▶ [DIRECTIONS FOR THIS TASK]:
Leave out the pictures and copy the remaining records exactly.

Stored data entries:
________________________________________
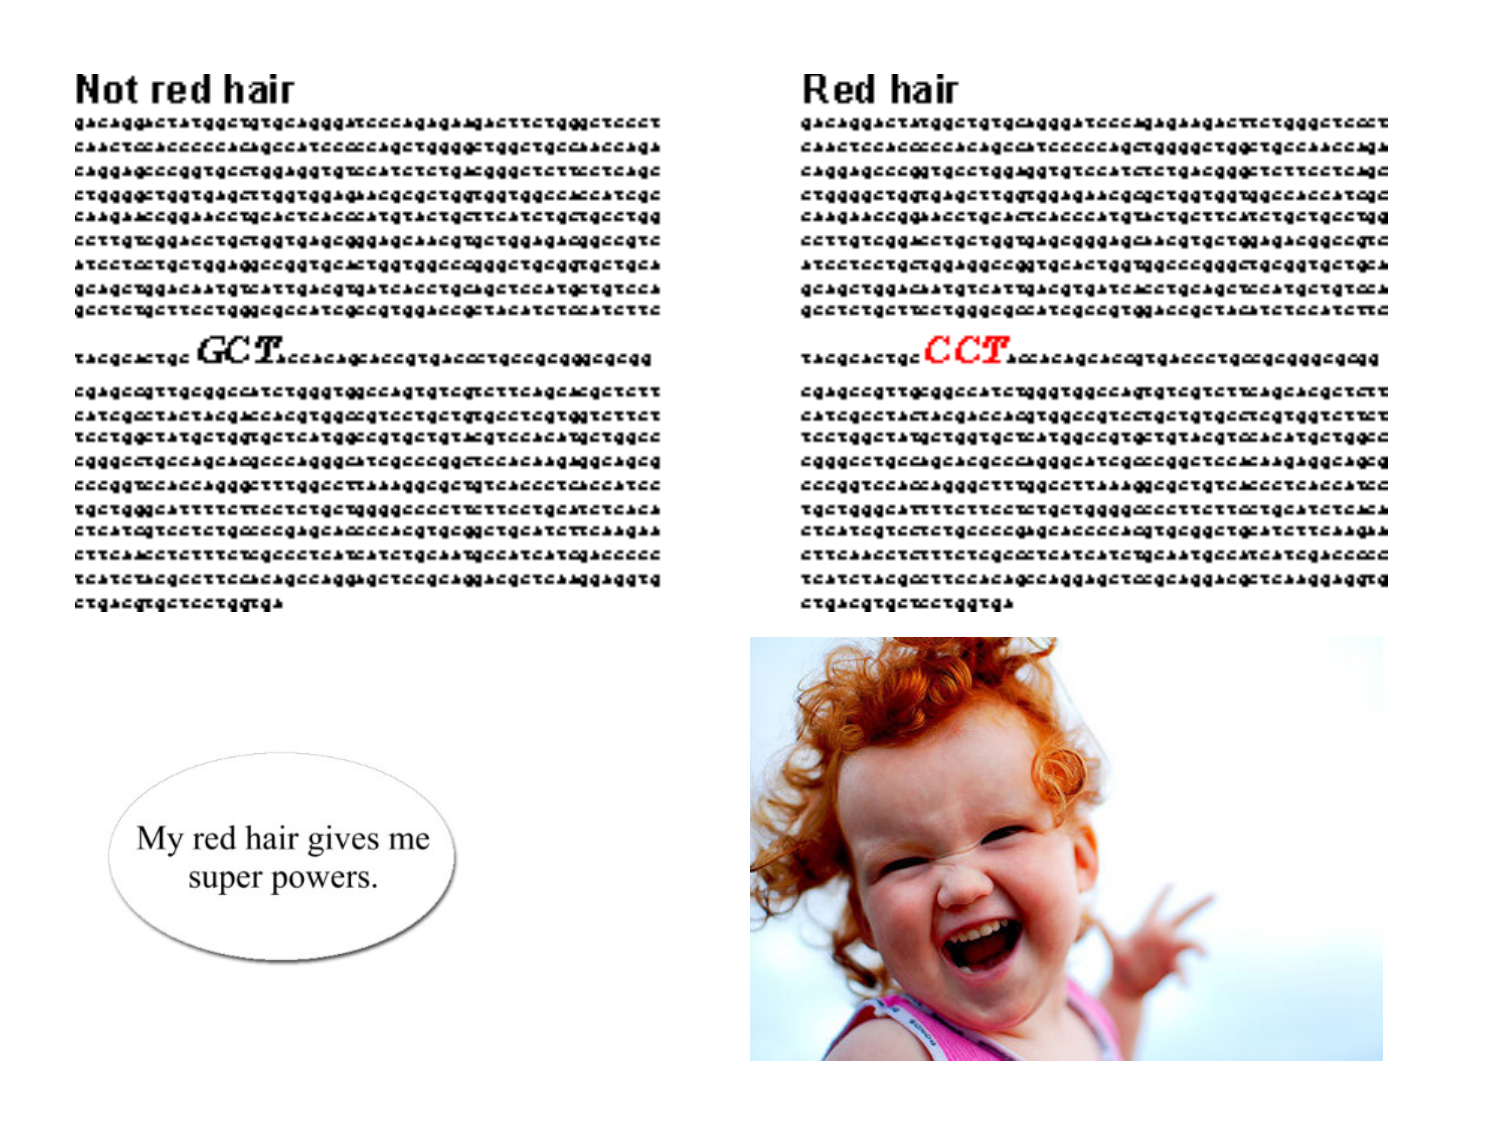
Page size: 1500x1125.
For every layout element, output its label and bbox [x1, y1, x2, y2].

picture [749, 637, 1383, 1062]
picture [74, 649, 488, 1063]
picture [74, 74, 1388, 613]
________________________________________
▶ [FINISHED TASK]:
Page size: 1500x1125.
For every layout element, output its label and bbox [x1, y1, x2, y2].

picture [749, 637, 1383, 1062]
picture [74, 649, 488, 1063]
picture [74, 74, 1388, 613]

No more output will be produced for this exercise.